======== Text

Skip to main content

PRISM Consensus Engine

QoreChain embeds PRISM (Policy-driven Reinforcement-learning for Intelligent State Machines), a reinforcement-learning optimization layer, directly into the consensus layer via the x/rlconsensus module. PRISM observes chain metrics every N blocks, runs inference through a fixed-point neural network, and proposes consensus parameter adjustments — all deterministically, with no floating-point arithmetic in consensus-critical paths.

The PRISM optimization loop: observe chain state, run policy inference, clamp and apply parameter changes, then feed the result back.


Architecture Overview

PRISM consists of four components:

  1. Observation Collector — Gathers 25-dimensional chain state vectors at configurable intervals.
  2. Policy Network (MLP) — A Go-native multi-layer perceptron that maps observations to actions.
  3. Reward Computer — Evaluates the quality of parameter changes using a weighted multi-objective function.
  4. Circuit Breaker — Monitors chain health and reverts all PRISM-tuned parameters if instability is detected.

All components operate within the ABCI lifecycle and produce deterministic, verifiable outputs across all validator nodes.

================

- **Requirement 1**:
Quote the PRISM text word for word, beginning at the words that contain "Skip to main" and stopping after "in consensus-critical paths.".
- **Requirement 2**:
Answer these questions using the PRISM text:
(a) How many dimensions do the chain state vectors gathered by the Observation Collector have?
(b) Through which module is PRISM embedded into the consensus layer?
(c) What does the Circuit Breaker do when it detects instability?
- **Requirement 3**:
Carry on writing the PRISM text from the point where it ends.
The lines that come next have no connection to the PRISM text.

======== Dataset content

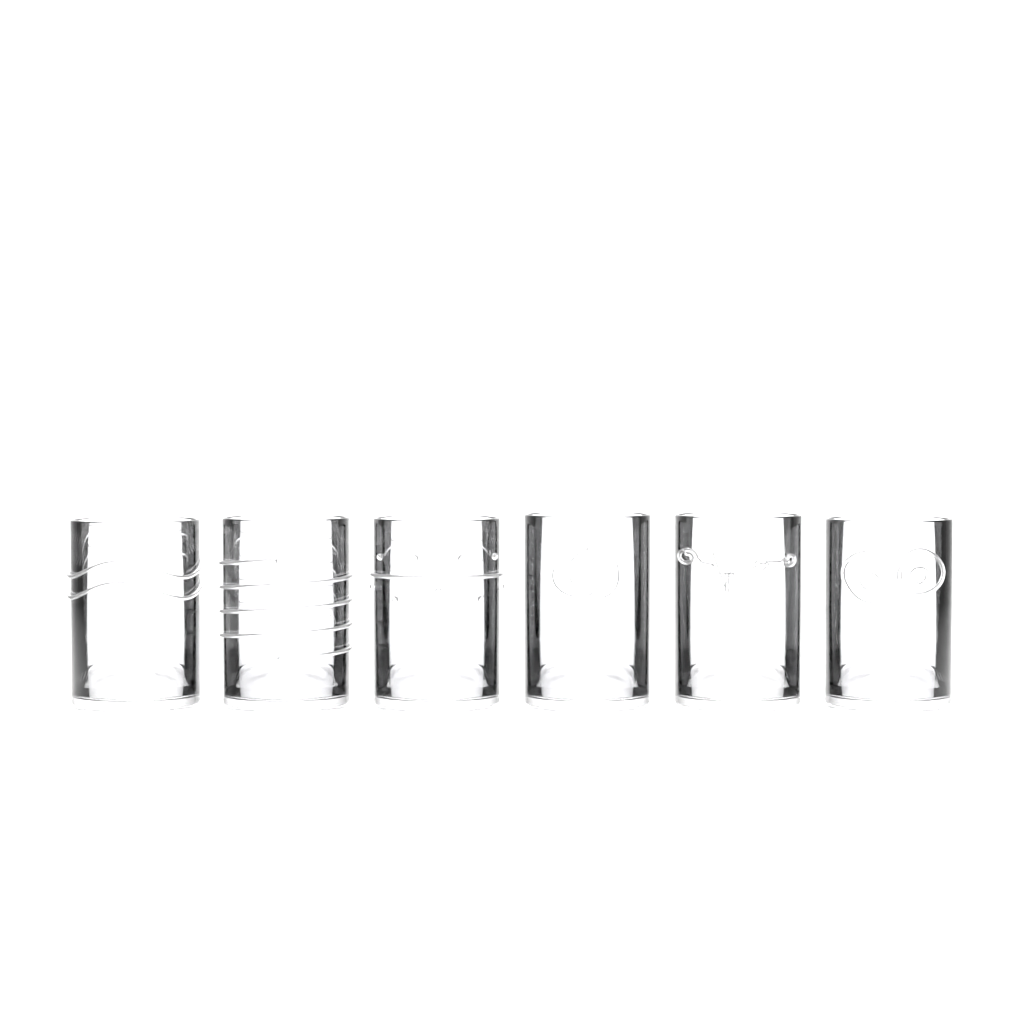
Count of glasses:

================

- **Written answer 1**:
Skip to main content

PRISM Consensus Engine

QoreChain embeds PRISM (Policy-driven Reinforcement-learning for Intelligent State Machines), a reinforcement-learning optimization layer, directly into the consensus layer via the x/rlconsensus module. PRISM observes chain metrics every N blocks, runs inference through a fixed-point neural network, and proposes consensus parameter adjustments — all deterministically, with no floating-point arithmetic in consensus-critical paths.

- **Written answer 2**:
(a) 25 dimensions.
(b) The x/rlconsensus module.
(c) It reverts all PRISM-tuned parameters.

- **Written answer 3**:
Policy Network

The policy network is a feedforward multi-layer perceptron (MLP) implemented entirely in Go with int64 fixed-point arithmetic (scaled by 10^8).

Network Architecture

PropertyValue
Input dimensions25
Hidden layers2
Hidden layer sizes256, 256
Output dimensions5
Activation (hidden)ReLU
Activation (output)tanh
Total parameters73,733
Precisionint64 fixed-point (scaled by 10^8)

Parameter Count Breakdown

Layer 1: 25 * 256 + 256 = 6,656 (input -> hidden_1)
Layer 2: 256 * 256 + 256 = 65,792 (hidden_1 -> hidden_2)
Layer 3: 256 * 5 + 5 = 1,285 (hidden_2 -> output)
Total: 73,733

Fixed-Point Arithmetic

All MLP computations use int64 values scaled by FixedPointScale = 10^8. This eliminates non-determinism from IEEE 754 floating-point rounding differences across hardware platforms.

  • Multiplication: fixMul(a, b) = (a / SCALE) * b + (a % SCALE) * b / SCALE (split to prevent overflow)
  • ReLU: relu(x) = max(0, x)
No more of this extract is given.